Do ponto de vista marxista-leninista, que se tornou a forma dominante do marxismo no século XX, este elemento assume preferencialmente a forma do Partido Comunista, mas vale a pena sublinhar que a concepção vanguardista da política está longe de ser um exclusivo da cultura política marxista-leninista ou, sequer, da tradição marxista. É essa concepção que podemos encontrar, ainda que em termos diversos, na reflexão historiográfica de vários liberais e republicanos que discutiram o caso histórico da burguesia e problematizaram o que designaram como o “atraso” português.
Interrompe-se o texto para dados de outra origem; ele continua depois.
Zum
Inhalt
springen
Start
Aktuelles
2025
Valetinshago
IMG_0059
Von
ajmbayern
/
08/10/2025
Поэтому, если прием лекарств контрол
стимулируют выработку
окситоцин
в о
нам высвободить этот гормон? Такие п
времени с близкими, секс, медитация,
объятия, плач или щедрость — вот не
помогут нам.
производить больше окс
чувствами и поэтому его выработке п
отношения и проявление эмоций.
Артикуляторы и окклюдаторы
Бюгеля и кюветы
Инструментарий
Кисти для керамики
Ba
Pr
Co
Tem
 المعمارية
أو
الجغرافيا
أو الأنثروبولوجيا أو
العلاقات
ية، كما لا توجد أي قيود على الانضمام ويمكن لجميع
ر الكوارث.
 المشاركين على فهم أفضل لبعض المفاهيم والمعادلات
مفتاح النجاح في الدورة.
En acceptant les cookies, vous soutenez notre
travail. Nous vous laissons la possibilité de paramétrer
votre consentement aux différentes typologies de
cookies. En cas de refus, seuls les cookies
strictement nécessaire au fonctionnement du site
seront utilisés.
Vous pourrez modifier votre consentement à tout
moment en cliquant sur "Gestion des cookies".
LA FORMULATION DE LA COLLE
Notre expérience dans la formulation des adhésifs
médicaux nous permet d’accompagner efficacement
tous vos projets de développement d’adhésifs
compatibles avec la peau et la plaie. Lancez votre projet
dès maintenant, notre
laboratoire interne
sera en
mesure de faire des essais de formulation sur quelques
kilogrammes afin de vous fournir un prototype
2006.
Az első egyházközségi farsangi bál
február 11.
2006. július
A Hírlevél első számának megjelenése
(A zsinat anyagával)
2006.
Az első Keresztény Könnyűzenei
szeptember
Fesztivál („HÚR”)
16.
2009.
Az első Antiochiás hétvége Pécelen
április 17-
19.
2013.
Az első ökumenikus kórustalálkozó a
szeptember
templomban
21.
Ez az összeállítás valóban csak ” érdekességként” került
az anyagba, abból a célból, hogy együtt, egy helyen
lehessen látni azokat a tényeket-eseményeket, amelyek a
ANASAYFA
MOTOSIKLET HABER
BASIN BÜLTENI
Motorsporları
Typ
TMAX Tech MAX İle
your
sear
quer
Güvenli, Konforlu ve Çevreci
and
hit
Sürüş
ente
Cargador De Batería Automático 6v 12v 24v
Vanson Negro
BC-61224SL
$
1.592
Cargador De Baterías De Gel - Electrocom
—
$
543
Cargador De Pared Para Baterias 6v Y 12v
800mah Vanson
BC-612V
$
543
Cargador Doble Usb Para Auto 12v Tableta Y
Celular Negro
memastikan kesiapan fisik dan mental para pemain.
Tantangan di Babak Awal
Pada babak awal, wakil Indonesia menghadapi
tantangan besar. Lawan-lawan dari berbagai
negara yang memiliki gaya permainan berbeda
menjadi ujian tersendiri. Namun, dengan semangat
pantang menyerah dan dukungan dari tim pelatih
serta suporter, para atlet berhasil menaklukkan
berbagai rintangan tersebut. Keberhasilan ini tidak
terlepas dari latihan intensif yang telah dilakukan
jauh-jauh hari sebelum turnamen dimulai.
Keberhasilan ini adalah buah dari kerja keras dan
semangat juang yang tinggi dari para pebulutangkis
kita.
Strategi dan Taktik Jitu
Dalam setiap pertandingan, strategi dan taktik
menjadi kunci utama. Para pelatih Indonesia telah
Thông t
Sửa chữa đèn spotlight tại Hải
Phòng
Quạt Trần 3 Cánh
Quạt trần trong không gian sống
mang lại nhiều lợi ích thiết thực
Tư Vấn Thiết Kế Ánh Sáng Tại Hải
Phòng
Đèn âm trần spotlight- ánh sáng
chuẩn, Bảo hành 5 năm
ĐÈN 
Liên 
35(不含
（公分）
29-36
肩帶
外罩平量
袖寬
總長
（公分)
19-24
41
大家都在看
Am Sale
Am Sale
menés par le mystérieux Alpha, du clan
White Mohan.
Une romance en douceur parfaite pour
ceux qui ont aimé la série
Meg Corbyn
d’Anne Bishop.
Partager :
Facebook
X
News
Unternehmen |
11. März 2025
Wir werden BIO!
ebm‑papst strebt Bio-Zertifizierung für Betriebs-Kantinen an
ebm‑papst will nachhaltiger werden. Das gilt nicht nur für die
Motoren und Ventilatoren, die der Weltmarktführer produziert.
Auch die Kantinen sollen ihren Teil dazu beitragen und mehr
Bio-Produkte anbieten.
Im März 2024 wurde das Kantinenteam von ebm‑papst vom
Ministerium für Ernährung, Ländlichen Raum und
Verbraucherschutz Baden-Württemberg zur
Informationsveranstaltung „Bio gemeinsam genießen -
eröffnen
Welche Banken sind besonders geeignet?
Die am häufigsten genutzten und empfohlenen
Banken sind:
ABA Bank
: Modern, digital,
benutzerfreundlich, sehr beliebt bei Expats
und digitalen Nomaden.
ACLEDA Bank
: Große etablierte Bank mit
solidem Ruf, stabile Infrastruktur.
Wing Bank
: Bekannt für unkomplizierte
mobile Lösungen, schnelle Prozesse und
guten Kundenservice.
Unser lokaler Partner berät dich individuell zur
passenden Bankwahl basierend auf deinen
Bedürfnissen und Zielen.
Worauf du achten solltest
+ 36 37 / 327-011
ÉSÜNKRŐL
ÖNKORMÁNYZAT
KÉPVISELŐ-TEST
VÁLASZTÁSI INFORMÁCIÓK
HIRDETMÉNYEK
O Marxismo além dos Marxistas
Julgo ter resultado claro que o facto de estarmos perante uma tradição com nome próprio – o marxismo – não significa que estejamos face a uma realidade homogénea. Na verdade, falamos de historiografia marxista em Portugal também na medida em que falamos de uma tradição plural. A esta falta de homogeneidade interna da historiografia marxista em Portugal acresce, ainda, o facto de o marxismo ter estado disponível ao uso de historiadores que não reivindicaram uma simpatia ou identidade marxista. Se nos historiadores marxistas de que até aqui falámos é possível identificar a presença de elementos que eram já presença em investigações historiográficas de inspiração republicana, deve também ser sublinhado que, nas últimas décadas do século XX, a presença do marxismo na historiografia portuguesa se fez sentir além daqueles que mais frequentemente são classificados como marxistas. Os percursos intelectuais de historiadores como Miriam Halpern Pereira e António M. Hespanha não podem ser compreendidos sem atendermos à sua relação, a um tempo cúmplice e crítica, com o marxismo – no caso de Pereira, interpelando o marxismo a partir da tradição dos Annales e da História Social, no caso de Hespanha mobilizando contributos como os de Michel Foucault tendo em vista uma renovação da História do Direito e da História do Estado (Pereira, Livre-câmbio e desenvolvimento económico, 1971; Hespanha, As Vésperas do Leviathan, 1986). O mesmo, embora aqui seja possível falar de uma filiação deliberada do autor no campo do marxismo, pode ser dito a respeito da leitura a que Fernando Rosas submeteu o período do Estado Novo, na qual vemos cruzarem-se os temas do modo de produção e da luta de classes e um entendimento fundamentalmente político – com ressonância jacobina – do papel do Estado enquanto regime (Rosas, O Estado Novo nos anos trinta, 1986).